Have you ever had that frenemy (that wicked combination of a friend/enemy) who is a peer or maybe a friend…but also weirdly competition?
Someone who lives in your mind and in your social media? Someone you are endlessly comparing yourself to?
When something nice happens for your friend you are happy….but not that happy.
When you see your old co-worker get a fancy new title you become….a little judgy?
Comparison is the thief of joy.
We look at others and feel like they have what we want - and it can be hard to see the good stuff in our own lives. Or that we have anything good in our lives at all.
One of my biggest issues with social media is the fact that you’re looking at hundreds or thousands of people who are doing their thing, or sharing a highly-produced peak moment of some kind — but you’re watching all these peak moments in a row. It's an endless scroll of edited once-in-a-lifetime moments.
And your brain doesn’t really have a bullshit detector in this case. Your brain sees this and thinks “Yeah, this looks legit. What’s wrong with you?”
"I should" starts popping up
Suddenly, the unfiled taxes and the laundry piling up seem like a direct personal inditement of your lack of discipline, talent and success. The unfinished project means you being a boring, non-ambitious person. You’ve never had the resources you needed to break out, you never get the recognition you so richly deserve, and never get your spotlight moment. Your thoughts can spiral into the shoulds…
I should be doing more.
I should be doing better.
I should have done this sooner.
I should have.
I shouldn’t have.
When we use the word “should” we create a problem. It’s not just the pain of feeling not-enough, but it’s also the pain that comes from thinking something should be different than it actually is.
We aren’t accepting our reality NOW.
And when we can’t square up with what is right now, we don’t have much of a launching spot. Instead of being grounded in what is, (whatever the conditions), we stand on the ever-slippery slope of “should”. Should keeps sucker punching us and deflating our confidence because should is an accusation of missing an opportunity.
In fact, making real change requires that we acknowledge what is actually happening right now.

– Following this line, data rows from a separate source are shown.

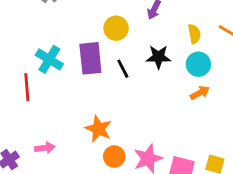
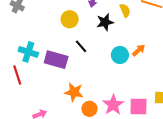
black star: (158, 57) -> (105, 22), moved
purple rectangle: (90, 58) -> (56, 60), moved, turned -55
cyan circle: (198, 64) -> (120, 55), moved

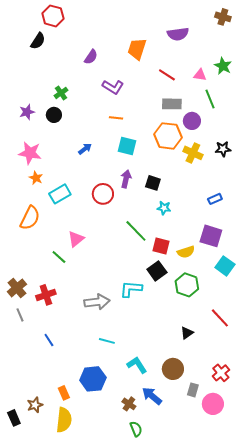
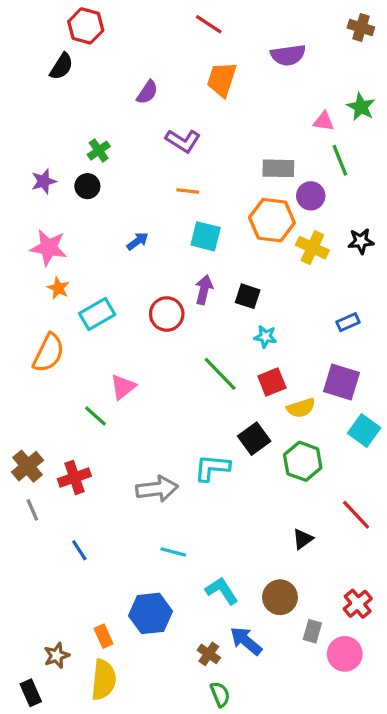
red line: (167, 75) -> (209, 24), moved
red square: (161, 246) -> (272, 382), moved, turned -36
black rectangle: (14, 418) -> (31, 693), moved

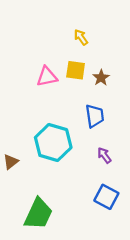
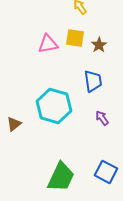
blue square: (106, 197) -> (106, 172), moved
green trapezoid: (38, 214) -> (61, 177), moved

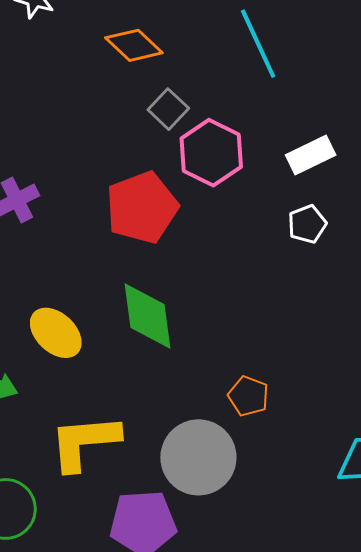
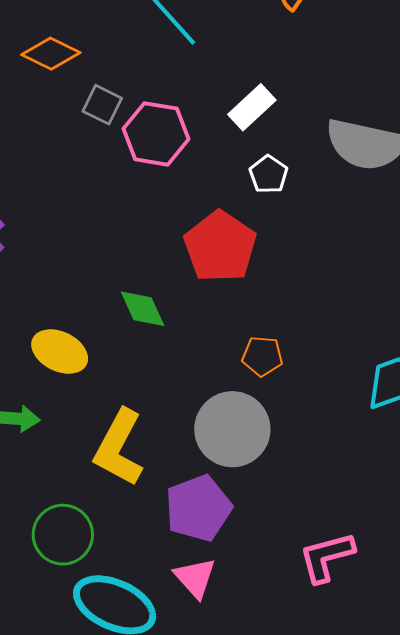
red pentagon: (142, 208) -> (220, 247), moved
green diamond: (148, 316) -> (143, 309), size x0.7
yellow L-shape: (84, 442) -> (119, 448), turned -40

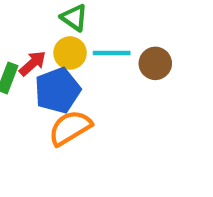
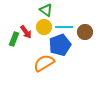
red arrow: (33, 63) -> (26, 32), turned 96
blue pentagon: (58, 90) -> (60, 45), moved

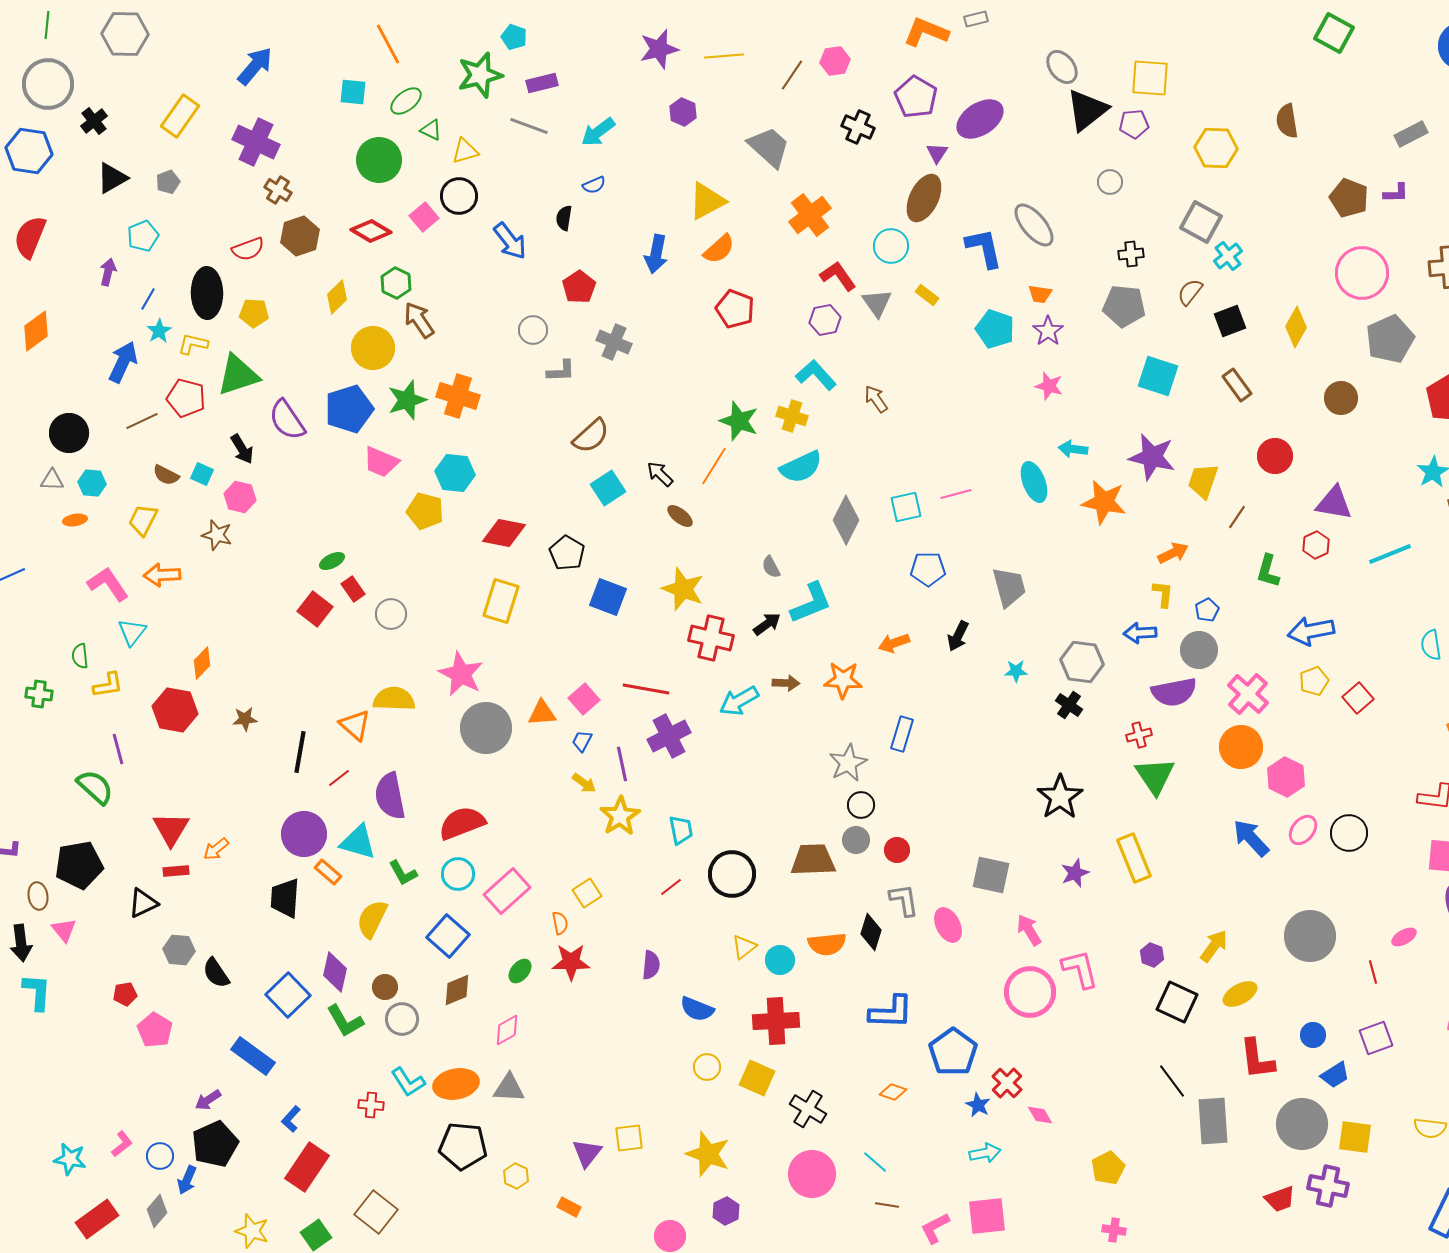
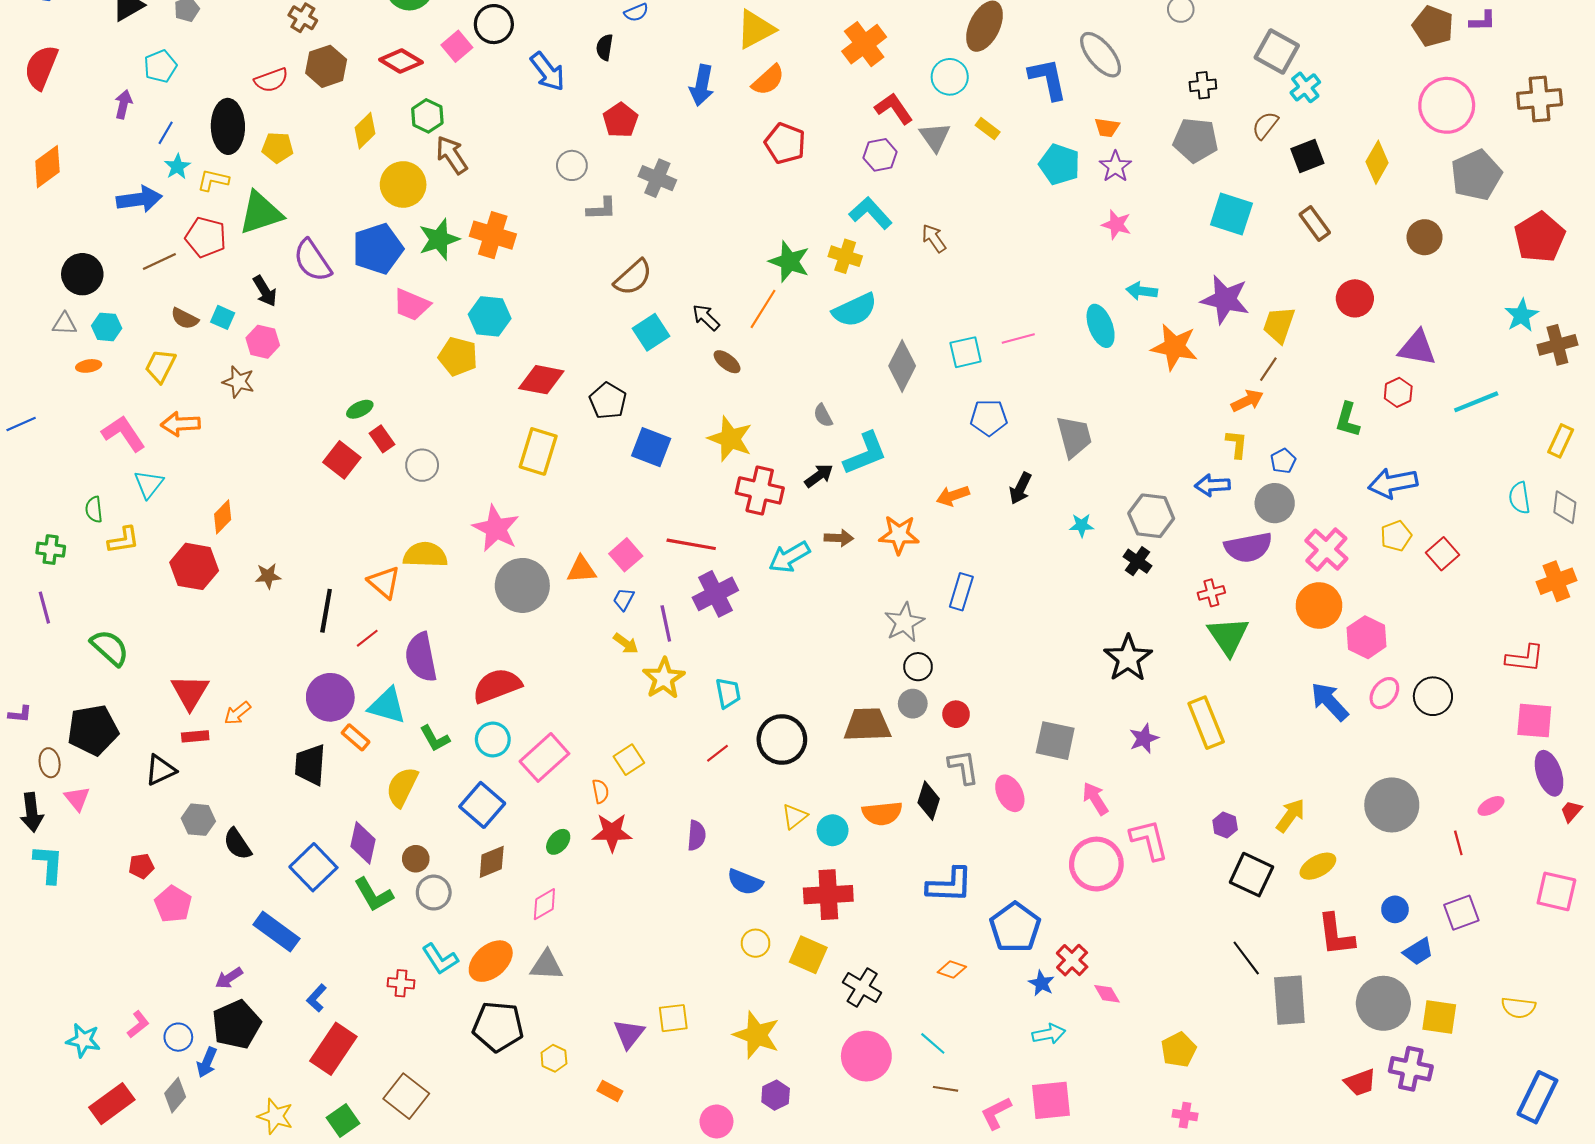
blue arrow: (123, 362) -> (139, 199), turned 57
brown line: (1237, 517) -> (1268, 369), moved
purple line: (118, 749) -> (44, 608), moved
orange ellipse: (456, 1084) -> (491, 961), turned -30

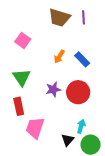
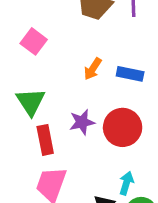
blue rectangle: (82, 59) -> (130, 74), turned -35
red rectangle: (19, 106) -> (45, 140), moved

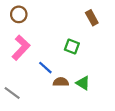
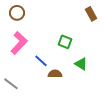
brown rectangle: (92, 18) -> (91, 14), moved
green triangle: (83, 83) -> (81, 64), moved

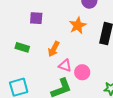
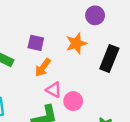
purple square: (36, 18) -> (36, 43), moved

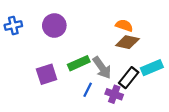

Whatever that is. Then, from that reality, we can assess what we need to navigate to a new space.
So, instead of….
“I should be speaking at conferences if I’m ever going to build my professional brand.”
We can say,
“I”m not speaking at conferences. Building a professional brand was one of my goals and speaking could help me achieve that. What else would be a way to build my brand?”
Or, “I’d like to build my professional brand. I thought speaking at conferences would be a logical step, but I haven’t done it. Where’s the breakdown? What’s getting in my way of moving forward? I need to research where might speak as a first step”
Or, “I thought I’d be speaking at conferences. However, the facts are that I am building a life that is working really well for me, my family and my clients. And right now that doesn’t include a conference talk.”
Things to keep in mind when looking at progress on your own goals:
Compare yourself to yourself.
Are you getting better in areas that are important to you?
Are you clear about why you’ve set goals - for the sake of what?
What's most important to you about the goal?
What is the breakdown? What block are you seeing that’s preventing the next step?
What’s right about the fact that you aren’t meeting your goal?
Can you look at others and remind yourself:
I’m only seeing 2% of the process.
I don’t know all of what’s going on in that person’s world.
I don’t know that I have the same goals, values or needs as this person.
I’m doing well and making progress where it’s important for me.
If I’m feeling jealous of my frienemy, what part of their story am I most envious of? Is there something they are doing/getting that I truly want for myself?